Voraussetzung für eine wirksame Abfolge solcher kleinen, aber entschlossenen Schritte sind • — die Einsicht der Fraktionsführungen, daß die nötige Ordnung der Fraktionen sehr wohl mit der größtmöglichen Eigenständigkeit, Initiativfreude und Verantwortungsbereitschaft des einzelnen Abgeordneten verbunden werden kann; ’ — die Zivilcourage und das Zutrauen des Abgeordneten, seine Entscheidungen von Fall zu Fall gewissenhaft abzuwägen und durchzuhalten (siehe „Flugbenzin“) und den Verfassungsauftrag nach Artikel 38 Abs. 1 GG wirklich als „Magna Charta“ (Karl Carstens) zu praktizieren;
— die Notwendigkeit einer die Geschäftsordnung, Spielregeln für Ordnungen festlegt, die parlamentarische Initiative und Spontaneität nicht ersticken, sondern möglich machen, ohne daß dies außergewöhnlicher Kraftakte oder Heldentaten bedarf. Erst dann — und nur dann — wird die Arbeit des Parlaments neue Motivation, neues Ansehen und neue Glaubwürdigkeit gewinnen, wenn die Kluft, die zwischen den genannten drei Eckpfeilern des Verfassungsauftrages und der Verfassungswirklichkeit klafft, Schritt für Schritt überwunden wird. Schritt für Schritt und von Fall zu Fall, gewissenhaft und verantwortungsbewußt.
Ein Parlament, in dem nicht allemal in Blöcken geredet, geklatscht, gebuht und abgestimmt wird, ist ganz sicher attraktiver und glaubwürdiger als das heutige Erscheinungsbild oft nur künstlich, unter Druck erzeugter Einheitlichkeit (Beispiel: Flugbenzin, Gesundheitsreform, Wehrdienstverlängerung). Eine Koalition, die die großen Linien der vereinbarten Politik einhält, wird nicht gefährdet, wenn Abgeordnete unter Umständen unterschiedliehe Meinungen zum Ausdruck bringen, sondern wenn sie in der Öffentlichkeit Glaubwürdigkeit verliert. Keine Regierung stürzt wegen einer Bagatellniederlage, keine Opposition verliert ihre Schlagkraft, wenn sie auch einmal der Regierung zustimmt . . .

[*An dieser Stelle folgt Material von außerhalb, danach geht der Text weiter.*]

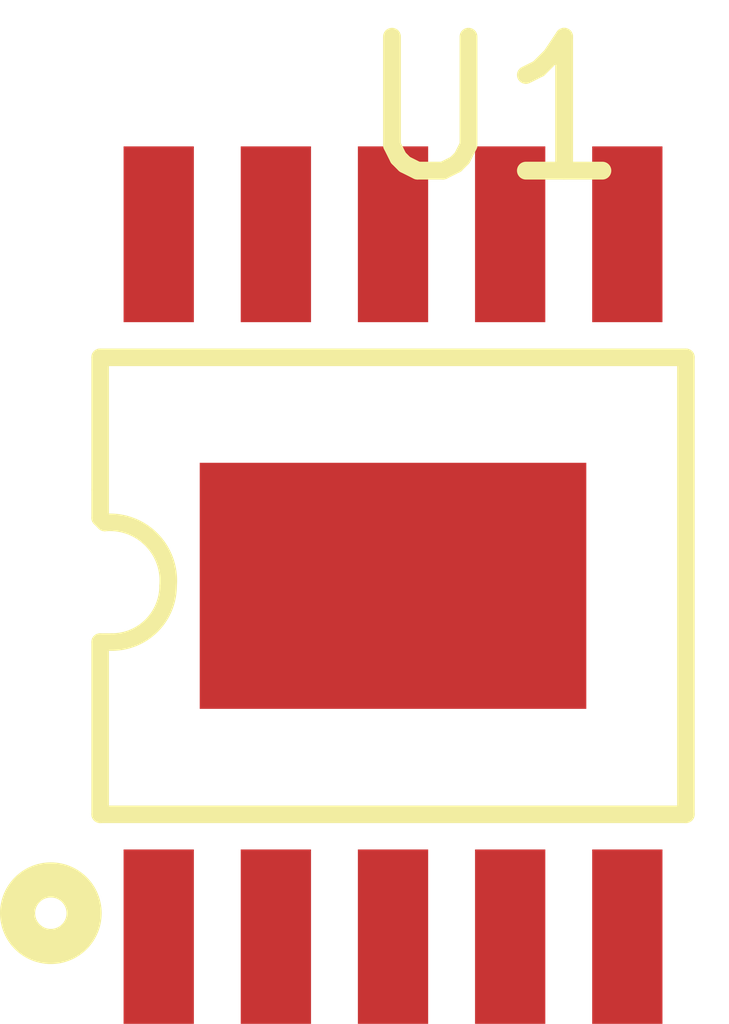
<source format=kicad_pcb>
(kicad_pcb (version 20171130) (host pcbnew "(5.1.5)-3") (page "A4") (layers (0 "F.Cu" signal) (31 "B.Cu" signal) (32 "B.Adhes" user) (33 "F.Adhes" user) (34 "B.Paste" user) (35 "F.Paste" user) (36 "B.SilkS" user) (37 "F.SilkS" user) (38 "B.Mask" user) (39 "F.Mask" user) (40 "Dwgs.User" user) (41 "Cmts.User" user) (42 "Eco1.User" user) (43 "Eco2.User" user) (44 "Edge.Cuts" user) (45 "Margin" user) (46 "B.CrtYd" user) (47 "F.CrtYd" user) (48 "B.Fab" user hide) (49 "F.Fab" user hide)) (net 0 "") (module "easyeda:ESSOP-10_L4.9-W3.9-P1.00-LS6.0-BL-EP" (layer "F.Cu") (at 12.7 12.7) (attr smd) (fp_text value "ESSOP-10_L4.9-W3.9-P1.00-LS6.0-BL-EP" (at -0.381 -5.842 0) (layer "F.Fab") hide (effects (font (size 1.143 1.143) (thickness 0.152)) (justify left))) (fp_text reference "U1" (at -0.381 -4.064 0) (layer "F.SilkS") (effects (font (size 1.143 1.143) (thickness 0.152)) (justify left))) (fp_line (start -2.46 -0.54) (end -2.5 -0.58) (width 0.15) (layer "F.SilkS")) (fp_line (start -2.5 -0.58) (end -2.5 -0.82) (width 0.15) (layer "F.SilkS")) (fp_line (start -2.5 -0.82) (end -2.5 -1.95) (width 0.15) (layer "F.SilkS")) (fp_line (start -2.5 0.48) (end -2.4 0.48) (width 0.15) (layer "F.SilkS")) (fp_line (start -2.5 1.95) (end -2.5 0.48) (width 0.15) (layer "F.SilkS")) (fp_line (start 2.5 1.95) (end 2.5 -1.95) (width 0.15) (layer "F.SilkS")) (fp_line (start -2.5 -1.95) (end 2.5 -1.95) (width 0.15) (layer "F.SilkS")) (fp_line (start -2.5 1.95) (end 2.5 1.95) (width 0.15) (layer "F.SilkS")) (fp_circle (center -2.921 2.794) (end -2.637 2.794) (layer "F.SilkS") (width 0.3)) (fp_arc (start -2.4 0) (end -1.92 0) (angle 90) (width 0.15) (layer "F.SilkS")) (fp_arc (start -2.416 -0.044) (end -2.46 -0.54) (angle 100.121) (width 0.15) (layer "F.SilkS")) (fp_circle (center -2.159 2.667) (end -2.009 2.667) (layer "Cmts.User") (width 0.3)) (pad 11 smd rect (at 0 0 180) (size 3.3 2.1) (layers "F.Cu" "F.Paste" "F.Mask")) (pad 1 smd rect (at -2 3 90) (size 1.5 0.6) (layers "F.Cu" "F.Paste" "F.Mask")) (pad 2 smd rect (at -1 3 90) (size 1.5 0.6) (layers "F.Cu" "F.Paste" "F.Mask")) (pad 3 smd rect (at 0 3 90) (size 1.5 0.6) (layers "F.Cu" "F.Paste" "F.Mask")) (pad 4 smd rect (at 1 3 90) (size 1.5 0.6) (layers "F.Cu" "F.Paste" "F.Mask")) (pad 5 smd rect (at 2 3 90) (size 1.5 0.6) (layers "F.Cu" "F.Paste" "F.Mask")) (pad 6 smd rect (at 2 -3 90) (size 1.5 0.6) (layers "F.Cu" "F.Paste" "F.Mask")) (pad 7 smd rect (at 1 -3 90) (size 1.5 0.6) (layers "F.Cu" "F.Paste" "F.Mask")) (pad 8 smd rect (at 0 -3 90) (size 1.5 0.6) (layers "F.Cu" "F.Paste" "F.Mask")) (pad 9 smd rect (at -1 -3 90) (size 1.5 0.6) (layers "F.Cu" "F.Paste" "F.Mask")) (pad 10 smd rect (at -2 -3 90) (size 1.5 0.6) (layers "F.Cu" "F.Paste" "F.Mask")) (fp_text user gge358 (at 0 0) (layer "Cmts.User") (effects (font (size 1 1) (thickness 0.15))))))
</source>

Das allerdings erfordert — abgesehen von derprinzipiellen Einsicht — im Einzelfall Augenmaß, Verantwortung und Zivilcourage, und dies läßt sich, wie der CDU-Abgeordnete Norbert Lammert bereits in der Selbstverständnisdebatte 1984 zutreffend festgestellt hat, nicht in der Geschäftsordnung verordnen. Dort wird nur der Rahmen gesetzt. Ohne den Mut, die Schwächen und Defizite unserer parlamentarischen Wirklichkeit beim Namen zu nennen, ohne den Willen, daraus die notwendigen Konsequenzen zu ziehen, und ohne die Zivilcourage, Buchstaben und Geist des Verfassungsgebotes in Artikel 38 Abs. 1 des Grundgesetzes zum Maßstab des eigenen Redens, Handelns und Verhaltens zu machen, wird keine noch so gute Geschäftsordnungsreform die innere Verfassung unserer parlamentarischen Kultur spürbar verbessern. Das aber ist das eigentliche Ziel der Interfraktionellen Initiative Parlamentsreform.